We often view Kim through a lens of cultural superiority. The result of all these odd, weird, attention-grabbing stories, is an image of a silly, harmless ruler backed by an even sillier propaganda machine. And that image too often overshadows the terrifying human rights abuses that go on in his country.
The Interview is a product of this cultural consciousness. It tries hard to convince you it's satirizing the media's odd fascination with North Korea, but it doesn't seem to fully aware of the American self-importance that feeds that beast. The running gag in the movie is that North Koreans are so clueless that they don't believe Kim has an anus, a gag that's given more attention than exploring the idea that perhaps North Koreans and Kim are more than products of their propaganda, but in fact products of a century of brutal and often violent history on the Korean peninsula.
What The Interview and Randall Park did right
The Interview is not a great movie.
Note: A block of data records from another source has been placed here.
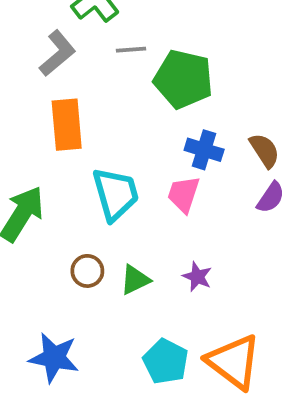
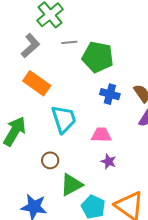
orange rectangle: (67, 125) -> (37, 83), turned -48
pink trapezoid: (184, 194) -> (101, 135), moved, turned 75
green triangle: (135, 280) -> (71, 185), moved, size x1.4

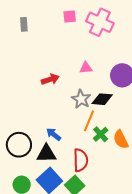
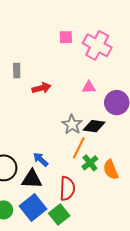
gray rectangle: (24, 24) -> (17, 71), moved
pink triangle: (86, 68) -> (89, 87), moved
red arrow: (50, 79) -> (41, 88), moved

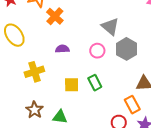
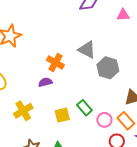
orange cross: (55, 16) -> (55, 62), moved
pink circle: (97, 51) -> (104, 120), moved

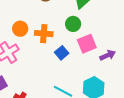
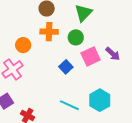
orange cross: (44, 34) -> (49, 32), moved
purple arrow: (108, 55) -> (113, 54), moved, turned 70

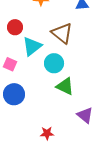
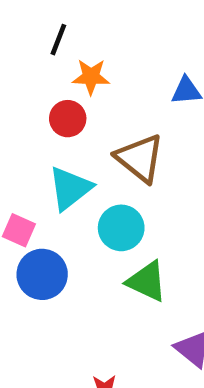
red circle: (15, 27) -> (68, 119), moved
blue circle: (14, 94) -> (42, 274), moved

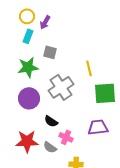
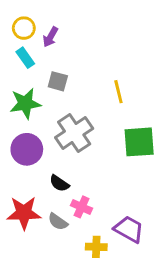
cyan rectangle: (28, 36) -> (25, 58), turned -56
yellow line: (89, 68) -> (118, 92), moved
purple trapezoid: (98, 127) -> (129, 229), moved, turned 35

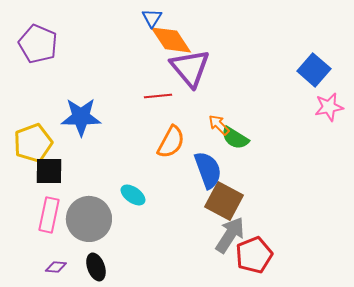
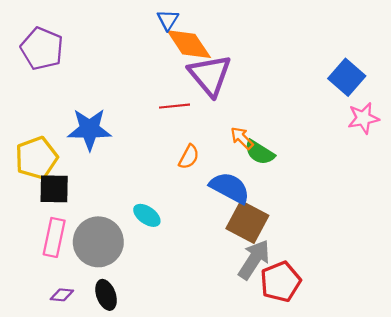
orange semicircle: (171, 142) -> (189, 157), size x0.7
blue semicircle: (208, 170) -> (230, 188), turned -42

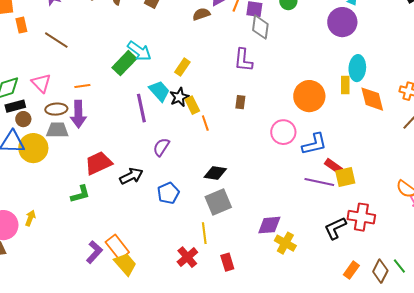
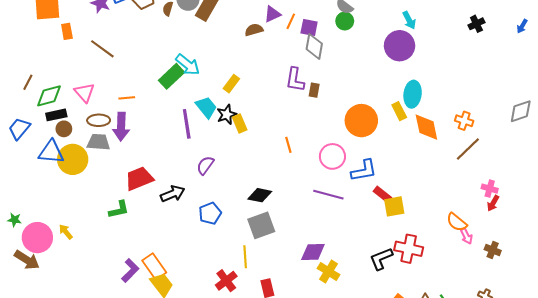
yellow rectangle: (345, 85) -> (399, 111), turned -30
brown rectangle: (240, 102) -> (314, 90), moved
orange line: (205, 123) -> (288, 145), moved
purple line: (319, 182) -> (328, 195), moved
yellow arrow: (30, 218) -> (66, 232), turned -63

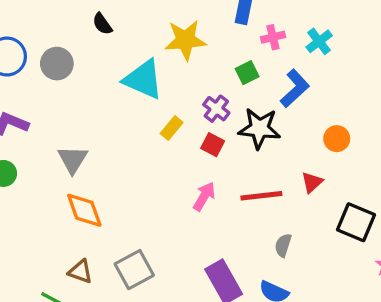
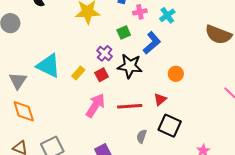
cyan triangle: (143, 79) -> (48, 66), moved
yellow rectangle: (172, 128) -> (78, 73), moved
red square: (213, 145) -> (102, 75), turned 32
pink arrow: (204, 196) -> (95, 105), size x1.4
black square: (356, 222) -> (170, 126), moved

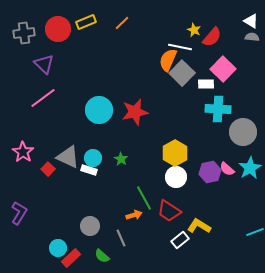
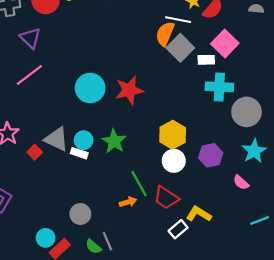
green star: (121, 159) -> (114, 141), size x1.6
pink semicircle: (227, 169) -> (241, 182), moved
gray line: (121, 238) -> (107, 241), moved

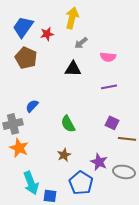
But one of its few bright spots is that it attempts — albeit in a ham-fisted way — to not go for the cheap clownish stereotype of Kim and actually show a human being with agency. There are clownish aspects to him, like a fascination with Katy Perry, but Park's Kim is depicted as both someone who's very aware of his image and someone who's clearly a monster.
Kim's portrayal is already miles more honest than that of his father in Team America, where the central joke was Kim Jong Il's accent ("ronery"). There are even moments in The Interview when you wish the film realized how sharp it could be and leaned into the idea of a savvy, murdering despot. The film could suggest how Kim plays into these clownish stereotypes to get away with horrible things. That it doesn't is one of its greatest failings.
It says a lot about (the lack of) Asian American representation in pop culture that I'm actually hoping a movie decides to show a more fully realized version of Kim. But when it comes to seeing people who resemble something closer to how I look and act, griping at the offensiveness and lack of awareness in The Interview is part of something bigger.
And Park himself is part of an upcoming opportunity to push back against shopworn stereotypes. In February, ABC's sitcom Fresh Off the Boat — the first Asian-American family sitcom since 1994's All-American Girl — will premiere, starring Park in one of the main roles. This show might be silly, yes, but both it and The Interview represent attempts to push beyond the goofballs we've already seen and capture something closer to life.